## Data in this exercise

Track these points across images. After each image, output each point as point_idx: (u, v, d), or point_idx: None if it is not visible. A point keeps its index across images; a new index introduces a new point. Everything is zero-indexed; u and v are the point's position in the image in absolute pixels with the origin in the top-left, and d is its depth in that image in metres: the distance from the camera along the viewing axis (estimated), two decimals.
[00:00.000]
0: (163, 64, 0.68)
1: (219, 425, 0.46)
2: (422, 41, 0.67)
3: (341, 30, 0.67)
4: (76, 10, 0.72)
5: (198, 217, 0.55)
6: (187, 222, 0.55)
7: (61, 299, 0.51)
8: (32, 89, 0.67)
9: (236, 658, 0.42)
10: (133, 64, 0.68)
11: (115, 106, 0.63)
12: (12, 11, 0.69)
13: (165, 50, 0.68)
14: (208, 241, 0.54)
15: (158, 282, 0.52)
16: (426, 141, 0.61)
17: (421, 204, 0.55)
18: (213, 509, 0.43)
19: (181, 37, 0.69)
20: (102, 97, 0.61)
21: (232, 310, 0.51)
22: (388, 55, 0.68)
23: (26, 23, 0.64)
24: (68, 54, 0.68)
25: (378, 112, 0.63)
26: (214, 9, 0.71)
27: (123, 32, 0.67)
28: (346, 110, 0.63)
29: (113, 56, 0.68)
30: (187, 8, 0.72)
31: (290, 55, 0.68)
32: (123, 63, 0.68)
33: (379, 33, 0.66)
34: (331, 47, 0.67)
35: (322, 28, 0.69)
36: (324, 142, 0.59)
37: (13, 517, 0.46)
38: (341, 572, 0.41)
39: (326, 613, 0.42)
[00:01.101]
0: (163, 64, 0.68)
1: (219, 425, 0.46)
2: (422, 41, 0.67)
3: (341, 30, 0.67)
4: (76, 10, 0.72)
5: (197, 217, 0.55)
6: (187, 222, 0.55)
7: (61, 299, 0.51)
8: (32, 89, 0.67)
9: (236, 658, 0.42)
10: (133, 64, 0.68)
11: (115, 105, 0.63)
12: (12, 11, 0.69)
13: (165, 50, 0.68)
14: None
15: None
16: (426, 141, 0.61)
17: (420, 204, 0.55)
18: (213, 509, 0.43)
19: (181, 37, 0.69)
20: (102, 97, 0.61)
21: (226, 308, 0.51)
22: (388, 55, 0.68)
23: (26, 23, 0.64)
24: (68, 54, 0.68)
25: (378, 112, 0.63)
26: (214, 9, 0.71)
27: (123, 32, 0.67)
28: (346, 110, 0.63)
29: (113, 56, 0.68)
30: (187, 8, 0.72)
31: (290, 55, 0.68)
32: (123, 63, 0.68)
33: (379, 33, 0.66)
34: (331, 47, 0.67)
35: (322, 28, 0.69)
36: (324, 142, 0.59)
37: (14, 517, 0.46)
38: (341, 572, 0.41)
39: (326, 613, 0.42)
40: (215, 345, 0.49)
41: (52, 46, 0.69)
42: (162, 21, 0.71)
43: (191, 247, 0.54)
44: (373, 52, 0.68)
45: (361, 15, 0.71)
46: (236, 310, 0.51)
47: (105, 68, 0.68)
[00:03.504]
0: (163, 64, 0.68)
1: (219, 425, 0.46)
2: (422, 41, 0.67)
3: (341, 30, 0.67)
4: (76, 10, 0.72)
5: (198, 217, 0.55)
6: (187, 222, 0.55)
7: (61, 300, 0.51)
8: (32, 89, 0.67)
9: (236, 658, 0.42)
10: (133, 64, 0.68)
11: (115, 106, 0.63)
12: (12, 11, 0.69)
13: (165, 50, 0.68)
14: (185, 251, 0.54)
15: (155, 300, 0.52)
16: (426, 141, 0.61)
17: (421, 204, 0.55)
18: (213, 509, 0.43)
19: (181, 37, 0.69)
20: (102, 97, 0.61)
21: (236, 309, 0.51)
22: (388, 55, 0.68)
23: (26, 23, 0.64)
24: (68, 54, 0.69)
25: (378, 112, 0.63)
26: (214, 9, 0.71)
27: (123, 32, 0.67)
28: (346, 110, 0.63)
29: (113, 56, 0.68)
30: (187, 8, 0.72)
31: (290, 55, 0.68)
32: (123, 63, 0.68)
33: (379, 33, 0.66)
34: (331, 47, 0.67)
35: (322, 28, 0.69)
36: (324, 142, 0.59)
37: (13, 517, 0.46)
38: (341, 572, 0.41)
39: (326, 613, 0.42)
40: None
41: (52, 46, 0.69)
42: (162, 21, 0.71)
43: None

## Task prompt
Whatever the entries say, repeat all of them exactly.

## The answer
Track these points across images. After each image, output each point as point_idx: (u, v, d), or point_idx: None if it is not visible. A point keeps its index across images; a new index introduces a new point. Everything is zero-indexed; u and v are the point's position in the image in absolute pixels with the origin in the top-left, and d is its depth in that image in metres: the distance from the camera along the viewing axis (estimated), two decimals.
[00:00.000]
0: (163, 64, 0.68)
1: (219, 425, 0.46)
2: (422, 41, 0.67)
3: (341, 30, 0.67)
4: (76, 10, 0.72)
5: (198, 217, 0.55)
6: (187, 222, 0.55)
7: (61, 299, 0.51)
8: (32, 89, 0.67)
9: (236, 658, 0.42)
10: (133, 64, 0.68)
11: (115, 106, 0.63)
12: (12, 11, 0.69)
13: (165, 50, 0.68)
14: (208, 241, 0.54)
15: (158, 282, 0.52)
16: (426, 141, 0.61)
17: (421, 204, 0.55)
18: (213, 509, 0.43)
19: (181, 37, 0.69)
20: (102, 97, 0.61)
21: (232, 310, 0.51)
22: (388, 55, 0.68)
23: (26, 23, 0.64)
24: (68, 54, 0.68)
25: (378, 112, 0.63)
26: (214, 9, 0.71)
27: (123, 32, 0.67)
28: (346, 110, 0.63)
29: (113, 56, 0.68)
30: (187, 8, 0.72)
31: (290, 55, 0.68)
32: (123, 63, 0.68)
33: (379, 33, 0.66)
34: (331, 47, 0.67)
35: (322, 28, 0.69)
36: (324, 142, 0.59)
37: (13, 517, 0.46)
38: (341, 572, 0.41)
39: (326, 613, 0.42)
[00:01.101]
0: (163, 64, 0.68)
1: (219, 425, 0.46)
2: (422, 41, 0.67)
3: (341, 30, 0.67)
4: (76, 10, 0.72)
5: (197, 217, 0.55)
6: (187, 222, 0.55)
7: (61, 299, 0.51)
8: (32, 89, 0.67)
9: (236, 658, 0.42)
10: (133, 64, 0.68)
11: (115, 105, 0.63)
12: (12, 11, 0.69)
13: (165, 50, 0.68)
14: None
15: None
16: (426, 141, 0.61)
17: (420, 204, 0.55)
18: (213, 509, 0.43)
19: (181, 37, 0.69)
20: (102, 97, 0.61)
21: (226, 308, 0.51)
22: (388, 55, 0.68)
23: (26, 23, 0.64)
24: (68, 54, 0.68)
25: (378, 112, 0.63)
26: (214, 9, 0.71)
27: (123, 32, 0.67)
28: (346, 110, 0.63)
29: (113, 56, 0.68)
30: (187, 8, 0.72)
31: (290, 55, 0.68)
32: (123, 63, 0.68)
33: (379, 33, 0.66)
34: (331, 47, 0.67)
35: (322, 28, 0.69)
36: (324, 142, 0.59)
37: (14, 517, 0.46)
38: (341, 572, 0.41)
39: (326, 613, 0.42)
40: (215, 345, 0.49)
41: (52, 46, 0.69)
42: (162, 21, 0.71)
43: (191, 247, 0.54)
44: (373, 52, 0.68)
45: (361, 15, 0.71)
46: (236, 310, 0.51)
47: (105, 68, 0.68)
[00:03.504]
0: (163, 64, 0.68)
1: (219, 425, 0.46)
2: (422, 41, 0.67)
3: (341, 30, 0.67)
4: (76, 10, 0.72)
5: (198, 217, 0.55)
6: (187, 222, 0.55)
7: (61, 300, 0.51)
8: (32, 89, 0.67)
9: (236, 658, 0.42)
10: (133, 64, 0.68)
11: (115, 106, 0.63)
12: (12, 11, 0.69)
13: (165, 50, 0.68)
14: (185, 251, 0.54)
15: (155, 300, 0.52)
16: (426, 141, 0.61)
17: (421, 204, 0.55)
18: (213, 509, 0.43)
19: (181, 37, 0.69)
20: (102, 97, 0.61)
21: (236, 309, 0.51)
22: (388, 55, 0.68)
23: (26, 23, 0.64)
24: (68, 54, 0.69)
25: (378, 112, 0.63)
26: (214, 9, 0.71)
27: (123, 32, 0.67)
28: (346, 110, 0.63)
29: (113, 56, 0.68)
30: (187, 8, 0.72)
31: (290, 55, 0.68)
32: (123, 63, 0.68)
33: (379, 33, 0.66)
34: (331, 47, 0.67)
35: (322, 28, 0.69)
36: (324, 142, 0.59)
37: (13, 517, 0.46)
38: (341, 572, 0.41)
39: (326, 613, 0.42)
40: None
41: (52, 46, 0.69)
42: (162, 21, 0.71)
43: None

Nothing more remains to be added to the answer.